From 3283225b1bb24dee2757594ccb1abb701a42638a Mon Sep 17 00:00:00 2001
From: Mathieu Faverge <mathieu.faverge@inria.fr>
Date: Tue, 6 Oct 2020 11:48:40 +0200
Subject: [PATCH] Add BLAS 2 xgemv kernel

---
 coreblas/compute/CMakeLists.txt             |   1 +
 coreblas/compute/core_zgemv.c               |  98 +++++++++++++++
 coreblas/compute/core_ztile.c               |  13 ++
 coreblas/include/coreblas/coreblas_z.h      |   4 +
 coreblas/include/coreblas/coreblas_ztile.h  |   1 +
 include/chameleon/tasks_z.h                 |   5 +
 runtime/CMakeLists.txt                      |   4 +
 runtime/openmp/codelets/codelet_zgemv.c     |  37 ++++++
 runtime/parsec/codelets/codelet_zgemv.c     |  76 +++++++++++
 runtime/quark/codelets/codelet_zgemv.c      |  66 ++++++++++
 runtime/starpu/codelets/codelet_zcallback.c |   1 +
 runtime/starpu/codelets/codelet_zgemv.c     | 133 ++++++++++++++++++++
 runtime/starpu/include/runtime_codelet_z.h  |   5 +
 13 files changed, 444 insertions(+)
 create mode 100644 coreblas/compute/core_zgemv.c
 create mode 100644 runtime/openmp/codelets/codelet_zgemv.c
 create mode 100644 runtime/parsec/codelets/codelet_zgemv.c
 create mode 100644 runtime/quark/codelets/codelet_zgemv.c
 create mode 100644 runtime/starpu/codelets/codelet_zgemv.c

diff --git a/coreblas/compute/CMakeLists.txt b/coreblas/compute/CMakeLists.txt
index dd70cd7c7..f0d4976c2 100644
--- a/coreblas/compute/CMakeLists.txt
+++ b/coreblas/compute/CMakeLists.txt
@@ -37,6 +37,7 @@ set(ZSRC
     core_zlascal.c
     core_zlatm1.c
     core_zgelqt.c
+    core_zgemv.c
     core_zgemm.c
     core_zgeqrt.c
     core_zgesplit.c
diff --git a/coreblas/compute/core_zgemv.c b/coreblas/compute/core_zgemv.c
new file mode 100644
index 000000000..8c25d3dba
--- /dev/null
+++ b/coreblas/compute/core_zgemv.c
@@ -0,0 +1,98 @@
+/**
+ *
+ * @file core_zgemv.c
+ *
+ * @copyright 2009-2014 The University of Tennessee and The University of
+ *                      Tennessee Research Foundation.
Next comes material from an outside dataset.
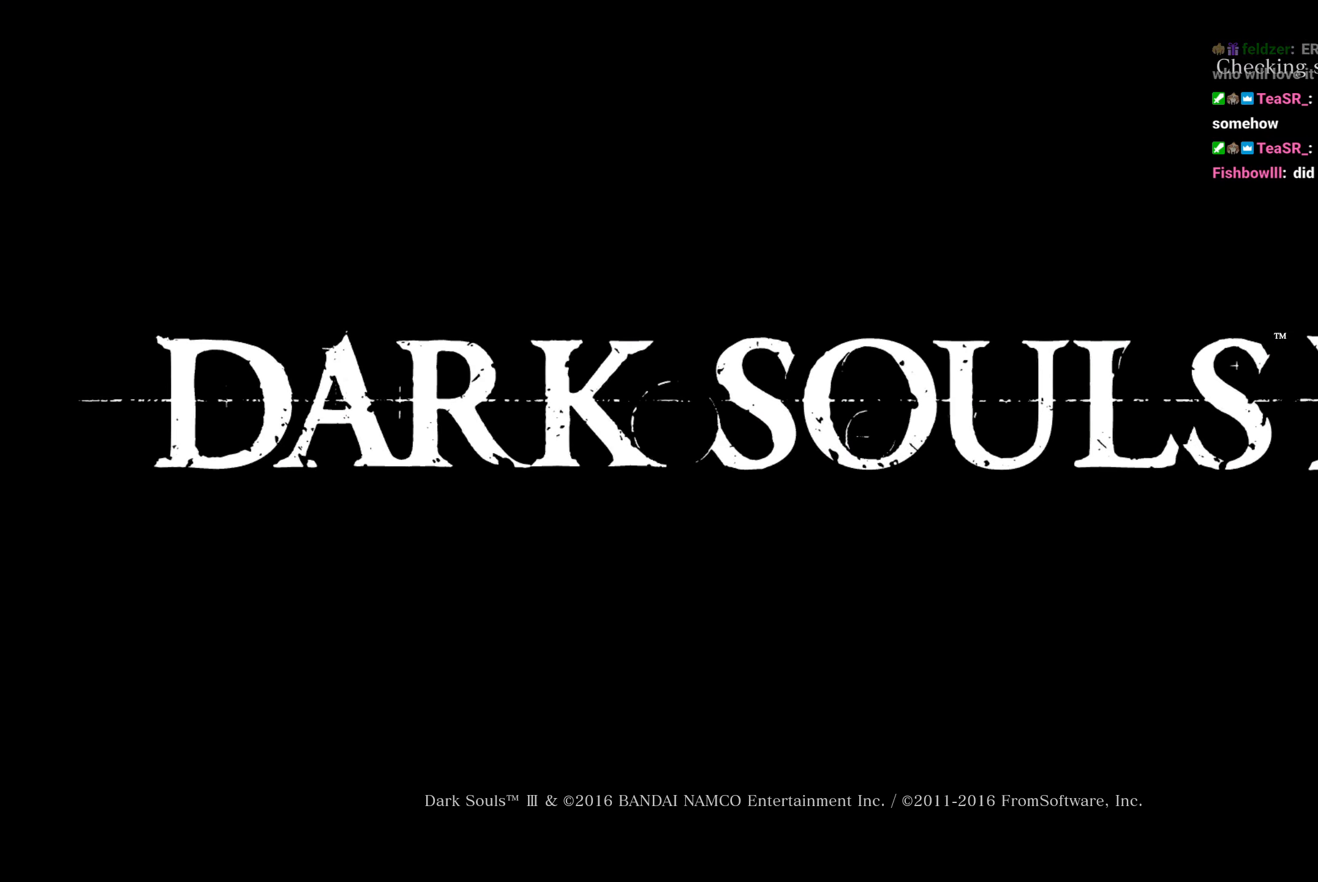
{"buttons": [], "left_stick": "center", "right_stick": "center", "events": [[67, "A", "down"], [117, "A", "up"], [233, "A", "down"], [283, "A", "up"], [417, "A", "down"], [467, "A", "up"]]}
All rights reserved.
+ * @copyright 2012-2020 Bordeaux INP, CNRS (LaBRI UMR 5800), Inria,
+ *                      Univ. Bordeaux. All rights reserved.
+ *
+ ***
+ *
+ * @brief Chameleon core_zgemv CPU kernel
+ *
+ * @version 1.0.0
+ * @author Mathieu Faverge
+ * @date 2020-10-06
+ * @precisions normal z -> c d s
+ *
+ */
+#include "coreblas.h"
+
+/**
+ *******************************************************************************
+ *
+ * @ingroup CORE_CHAMELEON_Complex64_t
+ *
+ *  Performs one of the matrix-vector operations
+ *
+ *    \f[ y = \alpha [op( A ) \times x] + \beta y \f],
+ *
+ *  where op( A ) is one of:
+ *    \f[ op( A ) = A,   \f]
+ *    \f[ op( A ) = A^T, \f]
+ *    \f[ op( A ) = A^H, \f]
+ *
+ *  alpha and beta are scalars, op(A) an m-by-n matrix, and x and y are two vectors.
+ *
+ *******************************************************************************
+ *
+ * @param[in] trans
+ *          - ChamNoTrans:   A is not transposed,
+ *          - ChamTrans:     A is transposed,
+ *          - ChamConjTrans: A is conjugate transposed.
+ *
+ * @param[in] M
+ *          The number of rows of the matrix A. M >= 0.
+ *
+ * @param[in] N
+ *          The number of columns of the matrix A. N >= 0.
+ *
+ * @param[in] alpha
+ *          The scalar alpha.
+ *
+ * @param[in] A
+ *          An lda-by-n matrix, where only the m-by-n leading entries are references.
+ *
+ * @param[in] LDA
+ *          The leading dimension of the array A. LDA >= max(1,M).
+ *
+ * @param[in] x
+ *          X is COMPLEX*16 array, dimension at least
+ *          ( 1 + ( n - 1 )*abs( INCX ) ) when TRANS = 'N' or 'n'
+ *          and at least
+ *          ( 1 + ( m - 1 )*abs( INCX ) ) otherwise.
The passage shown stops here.